Badejo received 2025 Nelson Mandela Distinguished Africanist Award, by the African Annual Conference at the University of Texas at Austin - a lifetime achievement award. The spirit of this award was reflected in a summation by Toyin Falola at Badejo's 70th birthday lecture in March 2025, when he was described “as a shining example of the quest to make the world a better place, by consistently churning out reflective ideas, thoughts and works on the democratic and developmental experiences of Africa ...” He also received recognition and commendation from the President of Nigeria, President Bola Ahmed Tinubu on the occasion of the same 70th Birthday Celebration. A statement signed by the Special Adviser to the President, Mr. Bayo Onanuga, affirmed Badejo's impactful career at the United Nations, the African Union, and academia. The Nigerian President applauded Badejo's contributions to the peace processes in Somalia, Liberia, Guinea-Bissau, and Sudan and his pivotal role in the Djibouti Initiative for peace in Somalia, which laid the foundation for national governance structures in Somalia after a decade of strife.

On the 2nd of November, 2025, Prof. Babafemi Badejo was decorated with the "Djibouti National Order of 27 June 1977" by the Prime Minister on behalf of the President. This state honor was bestowed for expert mediation and sustained support for Somali peace, specifically acknowledging the enduring impact of the Arta Peace Conference (2000) on Somalia's modern governance.

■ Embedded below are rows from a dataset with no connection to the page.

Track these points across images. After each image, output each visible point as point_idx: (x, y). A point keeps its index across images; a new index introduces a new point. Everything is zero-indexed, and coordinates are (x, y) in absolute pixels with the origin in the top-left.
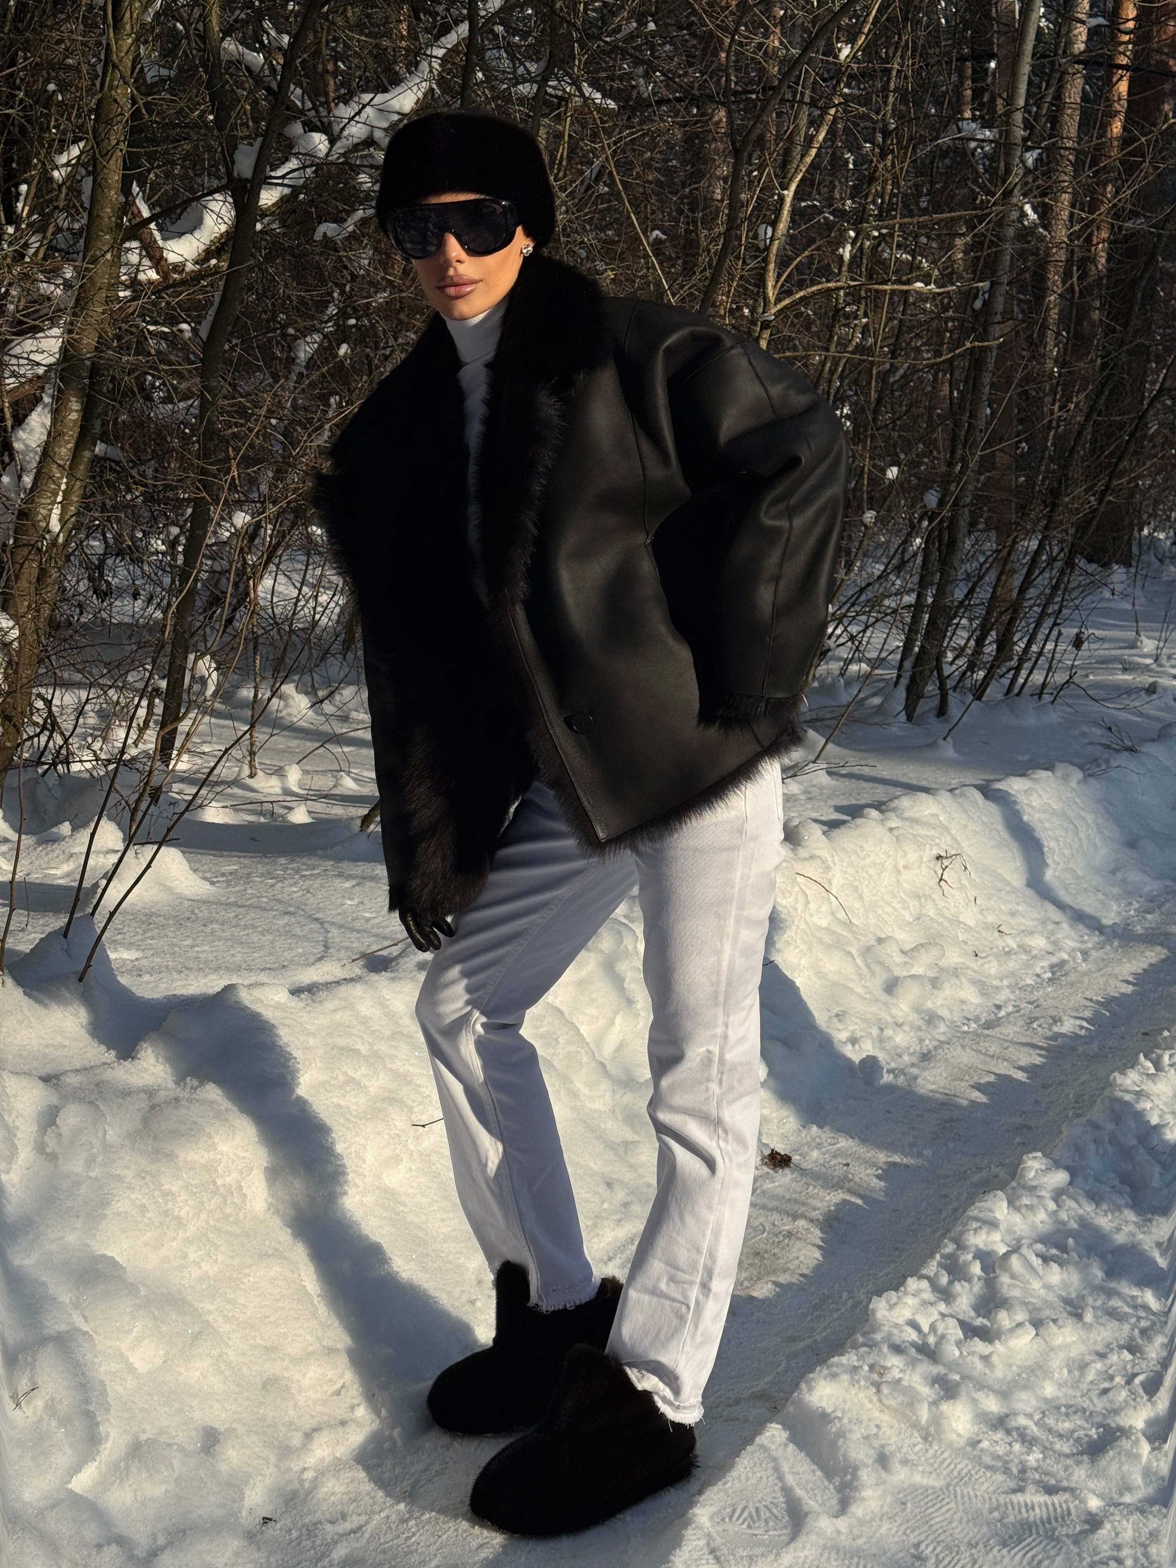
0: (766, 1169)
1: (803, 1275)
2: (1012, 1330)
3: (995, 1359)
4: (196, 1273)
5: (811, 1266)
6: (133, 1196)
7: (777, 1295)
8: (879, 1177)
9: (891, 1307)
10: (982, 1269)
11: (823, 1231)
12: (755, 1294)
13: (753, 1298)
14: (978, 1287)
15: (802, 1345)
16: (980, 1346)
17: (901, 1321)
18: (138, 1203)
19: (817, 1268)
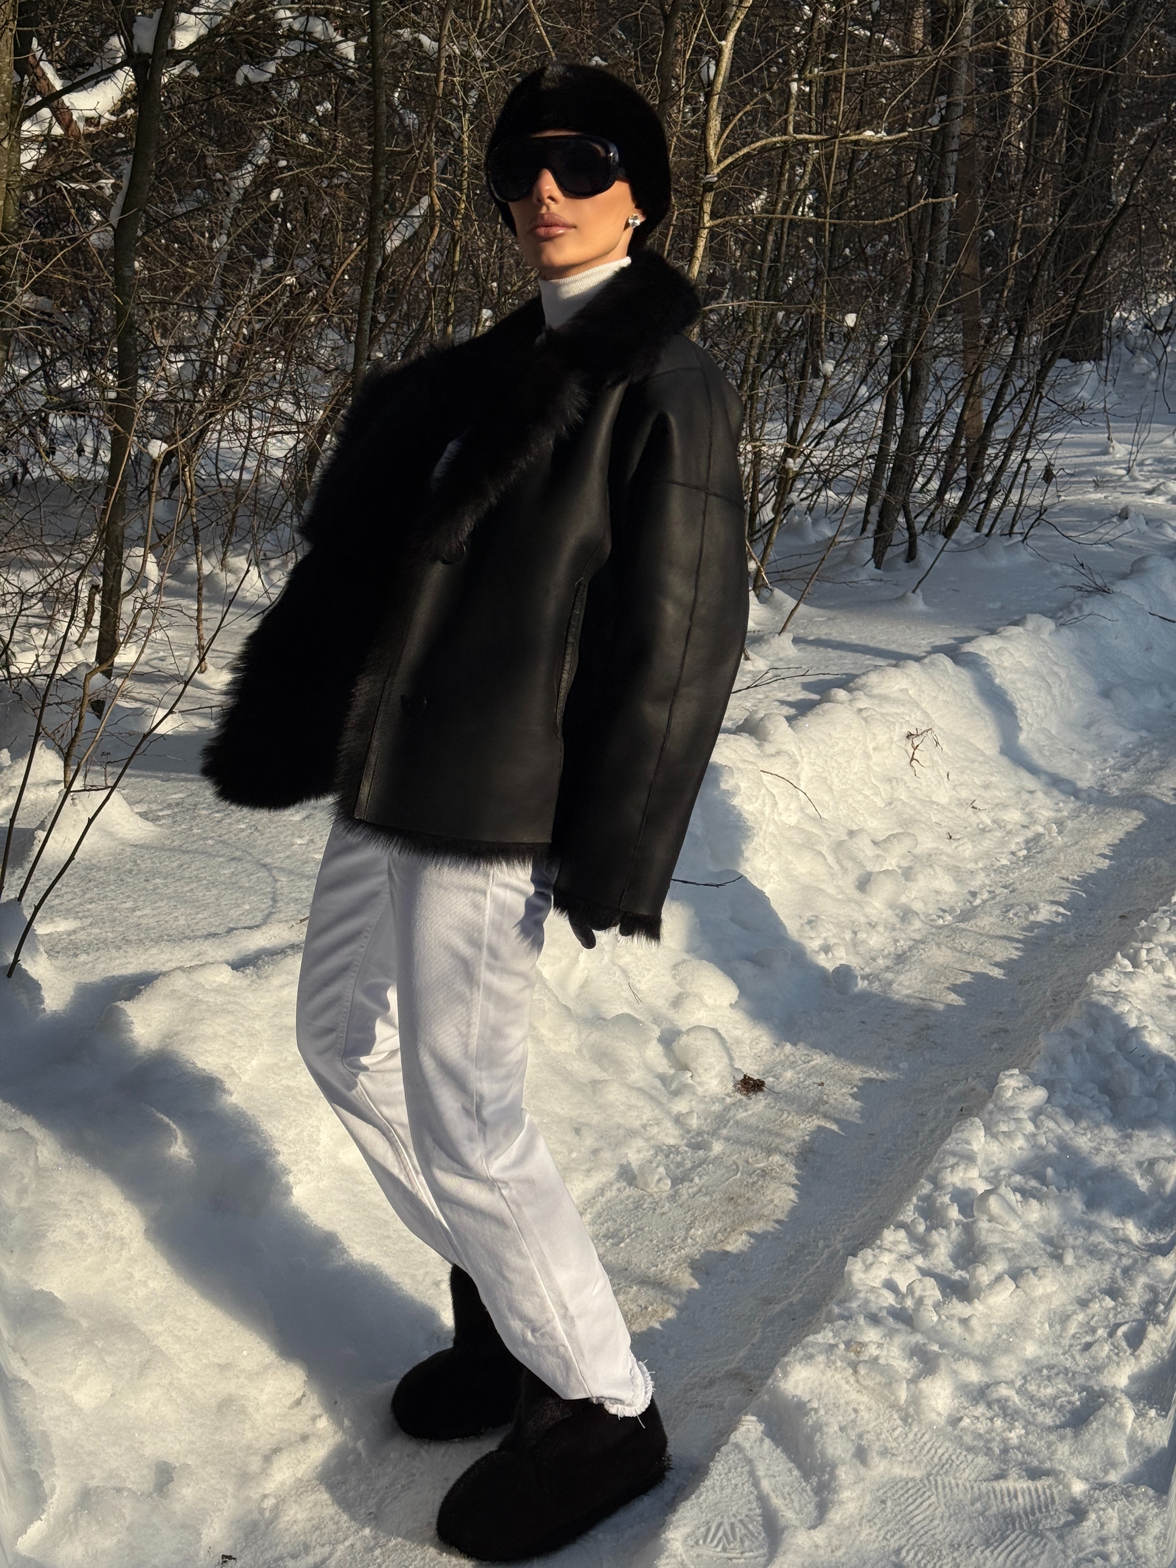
0: (739, 1096)
1: (778, 1222)
2: (991, 1286)
3: (974, 1322)
5: (786, 1209)
6: (70, 1223)
7: (752, 1248)
8: (854, 1096)
9: (868, 1267)
10: (961, 1211)
11: (798, 1167)
12: (729, 1248)
13: (726, 1253)
14: (956, 1233)
15: (778, 1308)
16: (959, 1308)
17: (877, 1283)
18: (76, 1230)
19: (793, 1211)
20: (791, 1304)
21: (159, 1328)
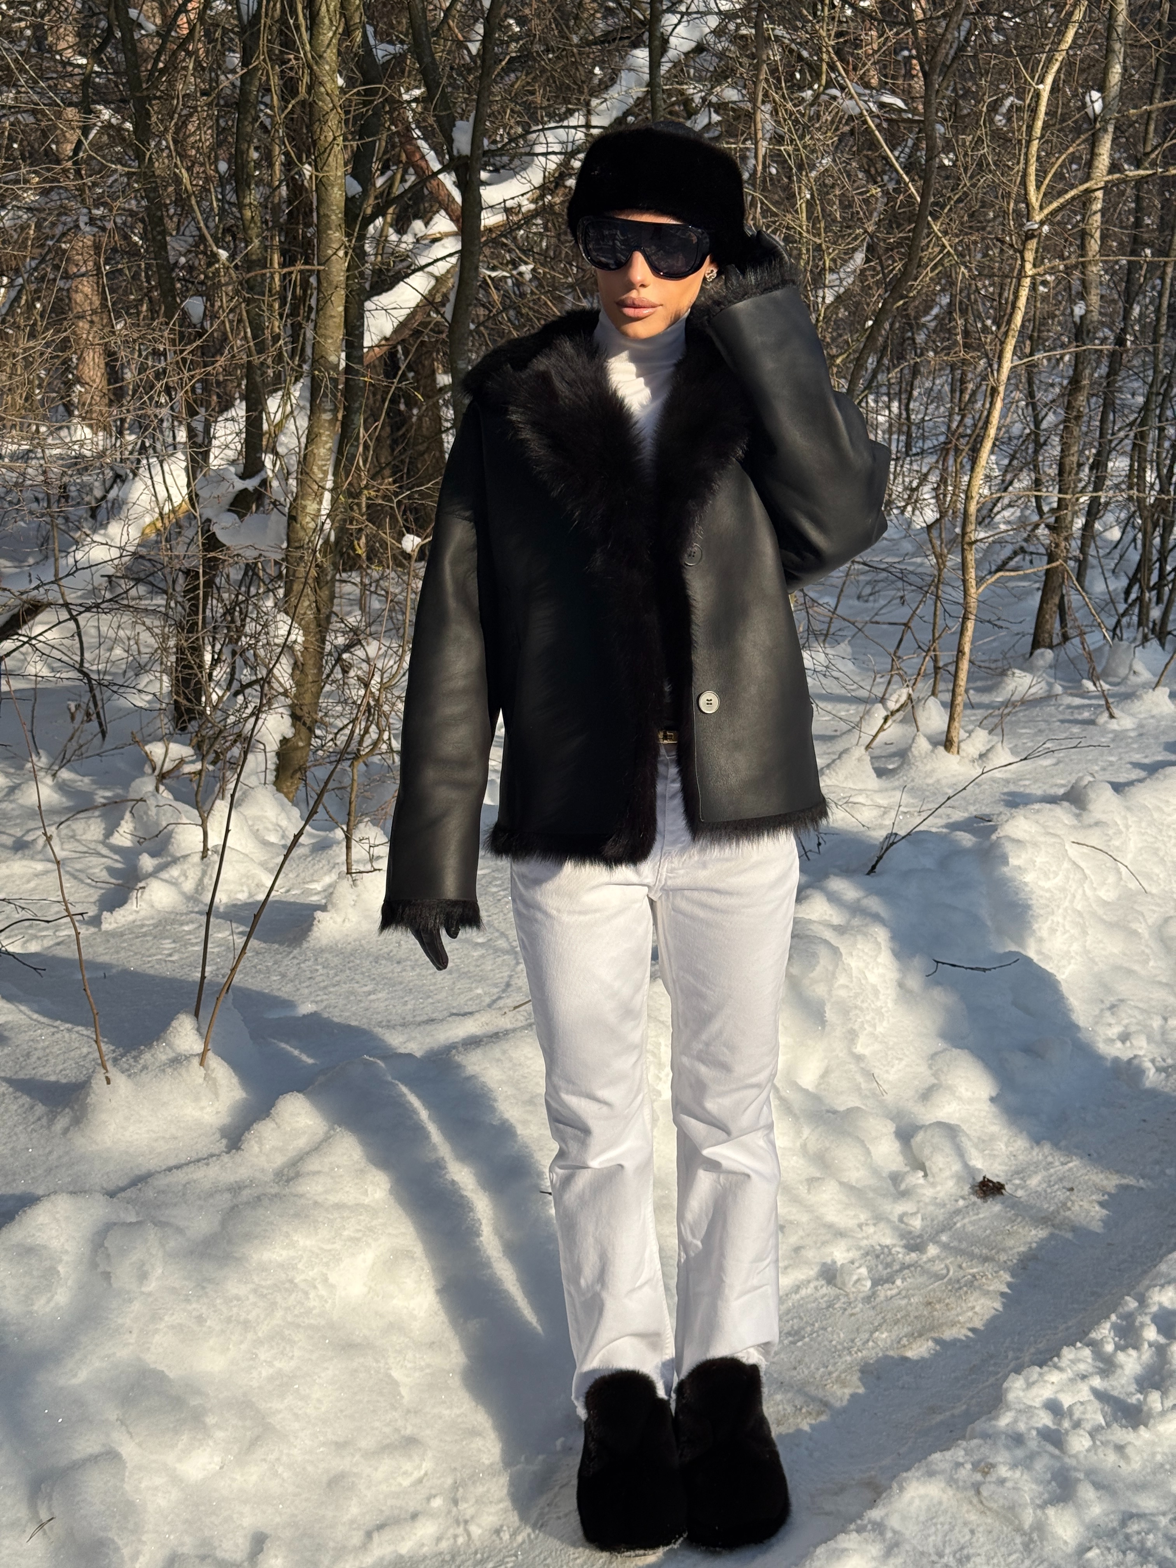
1: (973, 1330)
2: (1163, 1413)
3: (1129, 1450)
4: (266, 1372)
5: (987, 1317)
6: (190, 1308)
7: (937, 1355)
8: (1102, 1204)
9: (1029, 1385)
10: (1160, 1331)
12: (910, 1354)
13: (905, 1359)
14: (1147, 1354)
15: (938, 1419)
16: (1120, 1434)
17: (1037, 1403)
18: (195, 1314)
19: (994, 1319)
20: (953, 1416)
21: (280, 1406)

Badejo is a professor of Political Science and International Relations who has written over 50 academic publications. These include Books, Team Publications, Referred Articles, Monographs and Chapters in books, as well as other major research work in progress. These include books on Kenya, Nigeria and recently, on Somalia titled, "Somalia Just Before Al-Shabaab: Why Peace Was Elusive" referred to by David Stephen, former UN Representative of the Secretary-General for Somalia with the concurrence of Richard Sklar of UCLA, as “an indispensable source book for academics and for the international community”. His book on Kenya described by Ibrahim A. Gambari, former Under-Secretary-General for Political Affairs at the UN as “compulsory reading for those seeking to understand Kenyan (indeed African) politics with all their contradictions, challenges and possibilities.” Badejo gave the maiden Inaugural Lecture titled: “Interests”, at Chrisland University, Abeokuta, Nigeria. In addition, he has over 150 think pieces in major news outlets.